If the Financial Reporting Measure applicable to the relevant Covered Compensation is stock price or TSR (or any measure derived wholly or in part from either measure), and the amount of Erroneously Awarded Compensation is not subject to mathematical recalculation directly from the information in the Financial Restatement, then the amount of Erroneously Awarded Compensation will be determined (on a pre-tax basis) based on the Company’s reasonable estimate of the effect of the Financial Restatement on the Company’s stock price or TSR (or any derivative measures thereof) upon which such Covered Compensation was received.

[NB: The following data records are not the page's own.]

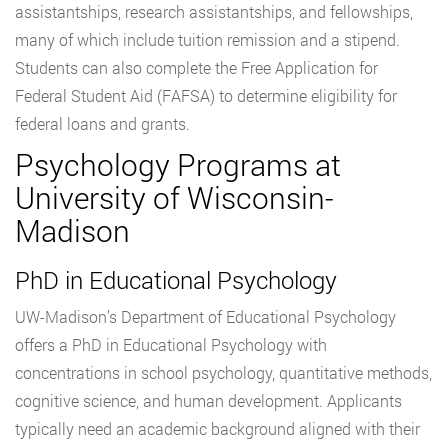
assistantships, research assistantships, and fellowships,
many of which include tuition remission and a stipend.
Students can also complete the Free Application for
Federal Student Aid (FAFSA) to determine eligibility for
federal loans and grants.
Psychology Programs at
University of Wisconsin-
Madison
PhD in Educational Psychology
UW-Madison’s Department of Educational Psychology
offers a PhD in Educational Psychology with
concentrations in school psychology, quantitative methods,
cognitive science, and human development. Applicants
typically need an academic background aligned with their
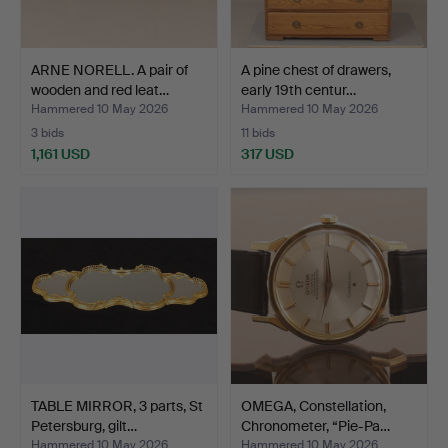
ARNE NORELL. A pair of
A pine chest of drawers,
wooden and red leat…
early 19th centur…
Hammered 10 May 2026
Hammered 10 May 2026
3 bids
11 bids
1,161 USD
317 USD
TABLE MIRROR, 3 parts, St
OMEGA, Constellation,
Petersburg, gilt…
Chronometer, “Pie-Pa…
Hammered 10 May 2026
Hammered 10 May 2026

The Company will document the determination of the reasonable estimate and provide such documentation to the NYSE.

(e)     “Financial Restatement” means a restatement of the Company’s financial statements due to the Company’s material noncompliance with any financial reporting requirement under U.S. federal securities laws that is required in order to correct an error in previously issued financial statements that is material to the previously issued financial statements, or an error that would result in a material misstatement if the error was corrected in the current period or left uncorrected in the current period.

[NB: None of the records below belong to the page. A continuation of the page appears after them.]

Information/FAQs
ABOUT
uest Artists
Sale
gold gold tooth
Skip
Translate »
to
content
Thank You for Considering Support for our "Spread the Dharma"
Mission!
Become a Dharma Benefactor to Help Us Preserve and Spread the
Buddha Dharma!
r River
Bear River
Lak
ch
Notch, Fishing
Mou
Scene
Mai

For purposes of this Policy, a Financial Restatement shall not be deemed to occur in the event of a revision of the Company’s financial statements due to an out-of-period adjustment (i.e., when the error is immaterial to the previously issued financial statements and the correction of the error is also immaterial to the current period), or a retrospective (1) application of a change in accounting principles; (2) revision to reportable segment information due to a change in the structure of the Company’s internal organization; (3) reclassification due to a discontinued operation; (4) application of a change in reporting entity, such as from a reorganization of entities under common control; or (5) revision for stock splits, reverse stock splits, stock dividends, or other changes in capital structure.




(f)    “Incentive-based Compensation” means any compensation (including, for the avoidance of doubt, any cash or equity or equity-based compensation, whether deferred or current) that is granted, earned, and/or vested based wholly or in part upon the achievement of a Financial Reporting Measure, including any amounts which were determined based on or otherwise calculated by reference to such measure(s). Such compensation is collectively referred to herein as “Incentive-based Compensation”. For the avoidance of doubt, amounts paid to an Executive Officer which are granted, vested, or earned based solely upon the occurrence or non-occurrence of nonfinancial events are not subject to recoupment.

(g)    “Recoupment Period” means the three (3) completed fiscal years immediately preceding the earlier of:

(i)     the date that the Board (or a committee thereof or the officer(s) of the Company authorized to take such action if Board action is not required) concludes, or reasonably should have concluded, that the Company must prepare a Financial Restatement; or

(ii)     the date on which a court, regulator, or other legally authorized body directs the Company to prepare a Financial Restatement.

The Recoupment Period also includes certain transition periods resulting from a change in the Company’s fiscal year as set forth in 17 C.F.R. §240.10D-1(b)(1)(i)(D).